Recommended daily amount
Each nutrient has a recommended daily allowance (RDA), which is the recommended amount that should be taken each day to stay healthy. The RDA reflects what an average individual needs, but is highly dependent on age, gender, weight and metabolism. Labels always state an RDA (sometimes referred to as a reference intake (RI)).
The Nutrition Center recommends a diet that contains all nutrients sufficiently, so that supplements are not necessary. The need for supplementation is very personal and can be helpful in supplementing any deficiencies in the normal diet. As an example: vegetarians (who consume little dairy) and people who eat vegan will receive less vitamin B12 through their diet and will benefit from supplementation of vitamin B12. And eating little to no bread and salt poses a risk of iodine deficiency, which makes iodine supplementation advisable.
Even when there is type 2 diabetes and the blood sugar level is elevated, it is important to eat a healthy diet.

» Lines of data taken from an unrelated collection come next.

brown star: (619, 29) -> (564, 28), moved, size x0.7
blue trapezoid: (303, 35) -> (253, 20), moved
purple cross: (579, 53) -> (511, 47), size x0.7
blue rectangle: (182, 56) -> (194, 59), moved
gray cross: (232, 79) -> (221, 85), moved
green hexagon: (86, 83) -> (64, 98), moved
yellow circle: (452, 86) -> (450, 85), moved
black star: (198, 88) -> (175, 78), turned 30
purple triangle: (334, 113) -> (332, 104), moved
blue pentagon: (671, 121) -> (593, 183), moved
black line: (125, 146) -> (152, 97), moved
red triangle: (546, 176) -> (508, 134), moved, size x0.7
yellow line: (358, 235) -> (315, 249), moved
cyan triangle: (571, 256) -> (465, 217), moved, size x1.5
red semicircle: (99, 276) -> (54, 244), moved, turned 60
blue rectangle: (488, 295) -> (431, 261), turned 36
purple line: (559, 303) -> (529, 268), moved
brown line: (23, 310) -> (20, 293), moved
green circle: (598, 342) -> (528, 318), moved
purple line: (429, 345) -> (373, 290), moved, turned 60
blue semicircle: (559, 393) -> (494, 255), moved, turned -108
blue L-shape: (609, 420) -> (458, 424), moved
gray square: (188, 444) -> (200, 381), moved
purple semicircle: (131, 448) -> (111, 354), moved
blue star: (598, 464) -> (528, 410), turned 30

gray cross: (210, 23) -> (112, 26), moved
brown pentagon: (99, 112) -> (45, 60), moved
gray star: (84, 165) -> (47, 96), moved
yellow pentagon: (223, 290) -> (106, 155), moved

That is, little processed products. In the beginning, supplements will help, especially if you have been eating unhealthy foods for a while. It takes some time for your body to replenish the deficiencies. Our experts can help you with this.

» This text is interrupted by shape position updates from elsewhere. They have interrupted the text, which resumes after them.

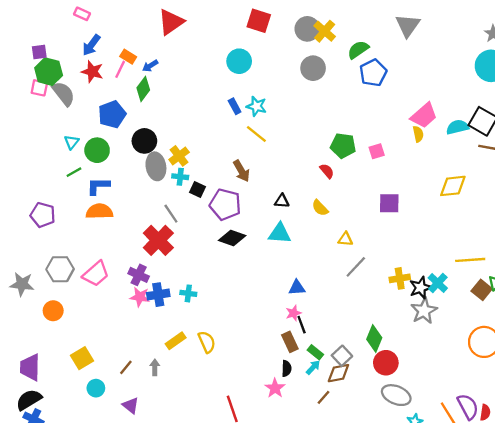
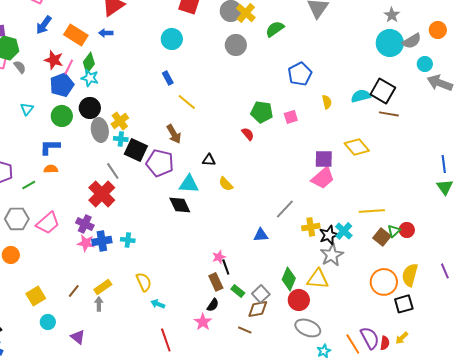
orange rectangle: (128, 57) -> (76, 35), size x1.6
blue arrow: (150, 66) -> (106, 33), moved, turned 32
pink line: (120, 69) -> (69, 67), moved
red star: (92, 72) -> (54, 60), moved
blue pentagon: (373, 73) -> (300, 74), moved
gray semicircle: (64, 94) -> (20, 67), size x0.6
cyan star: (256, 106) -> (90, 78), moved
pink trapezoid: (424, 116) -> (323, 178), moved
green circle: (97, 150) -> (62, 116), moved
green line: (74, 172) -> (29, 185), moved
yellow diamond: (453, 186) -> (357, 147), turned 55
black square: (198, 189) -> (136, 150), size x1.6
purple square: (389, 203) -> (324, 159), moved
yellow semicircle: (320, 208) -> (226, 184), moved
orange semicircle: (99, 211) -> (51, 169), size x0.6
cyan triangle: (280, 233) -> (189, 184), moved
black diamond: (232, 238) -> (180, 205), moved, turned 45
yellow triangle: (345, 239) -> (318, 279), moved, size x1.6
gray line: (356, 267) -> (285, 209), moved
blue triangle: (297, 288) -> (261, 235), moved
yellow rectangle: (176, 341) -> (103, 287), moved
brown line: (126, 367) -> (74, 291), moved
cyan arrow: (313, 367) -> (158, 304), moved, turned -112
black semicircle: (286, 369) -> (213, 305), turned 32
brown line: (323, 397) -> (245, 330), turned 72

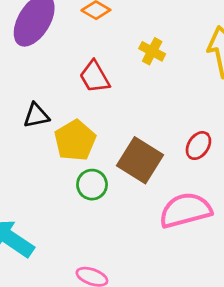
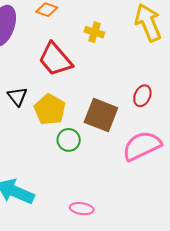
red trapezoid: (95, 77) -> (55, 59), size x1.4
black triangle: (36, 116) -> (17, 96), turned -45

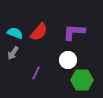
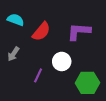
cyan semicircle: (15, 33) -> (16, 20), moved
white circle: (68, 60) -> (62, 61), moved

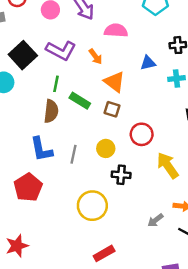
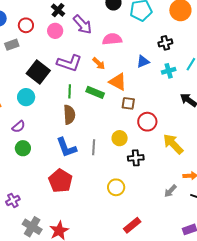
green rectangle: (80, 101) -> (95, 92), moved
brown square: (112, 109) -> (128, 103), moved
yellow circle: (92, 206) -> (116, 187), size x0.7

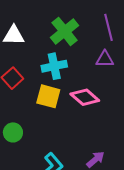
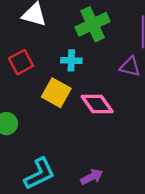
cyan cross: (54, 66) -> (71, 60), size x0.7

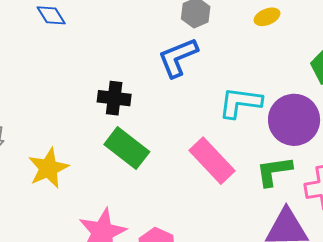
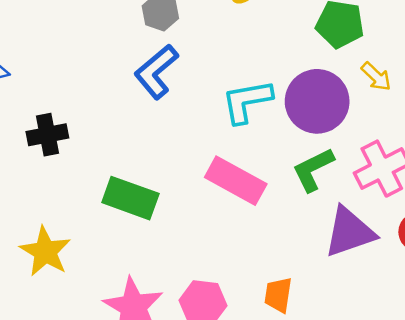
black cross: (114, 98) -> (47, 135), moved

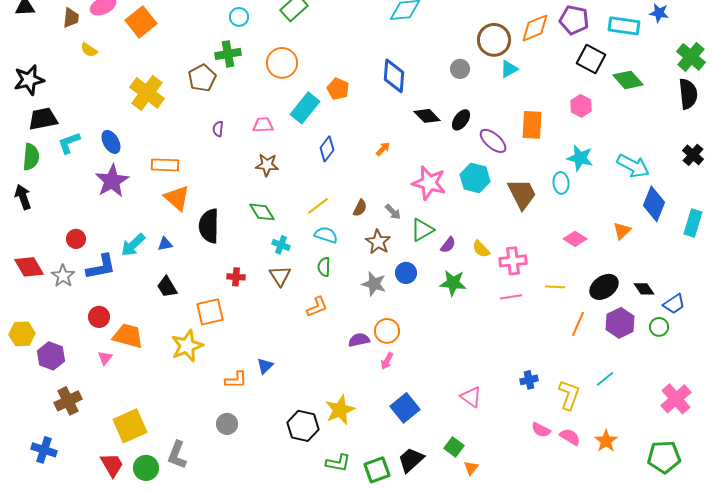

There is also a safe upper limit for many nutrients; intake of an amount above this margin is actively discouraged and is not harmless. A well-known example of an overdose with dietary supplements is top skater Sven Kramer. Structural too much vitamin B6 supplementation caused damage to his nerves. Vitamin B6 is essential for your body, but dangerous in too high a dose. Therefore, read the labels of dietary supplements carefully. High doses (1400% of the RDA) are not uncommon in jars that are available at the drugstore. Although these doses do not (often) exceed the safe upper limit, taking several tablets or a combination with high concentrations in food can lead to unpleasant side effects.
One of the supplements that has been in the news a lot lately is resveratrol, mainly due to statements by Peter van der Voort, head of IC at the UMC Groningen in Jinek. He described that corona patients have an elevated leptin, which can lead to a more serious course of the infection. Taking resveratrol (which lowers leptin) could prevent this. Soon after, the supplement sold out in many stores. Although the statements sound promising, there is no proof yet. In addition, little is known about the possible harmful effects of taking resveratrol (in high doses).

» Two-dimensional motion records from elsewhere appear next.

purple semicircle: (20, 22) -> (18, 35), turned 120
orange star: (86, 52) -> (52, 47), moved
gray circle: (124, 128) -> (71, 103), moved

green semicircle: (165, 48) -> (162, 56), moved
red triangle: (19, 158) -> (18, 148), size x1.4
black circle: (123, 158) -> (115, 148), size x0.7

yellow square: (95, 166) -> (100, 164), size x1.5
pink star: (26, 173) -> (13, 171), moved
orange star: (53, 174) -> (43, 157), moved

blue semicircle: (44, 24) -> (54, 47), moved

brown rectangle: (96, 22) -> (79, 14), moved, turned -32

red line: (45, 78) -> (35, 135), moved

Finally, there is no unequivocal answer to the question of whether you should supplement your diet with nutritional supplements. This depends on gender, age, weight, but also to a large extent on your diet. When your blood sugar level is elevated, and you have type 2 diabetes after eating highly processed products, it can be worthwhile to take (temporary) supplements. If you take dietary supplements, at least read the label and know which nutrients (and in what amount) you are getting. Within the Clear nutrition program there is also room to ask our nutrition experts about nutritional supplements.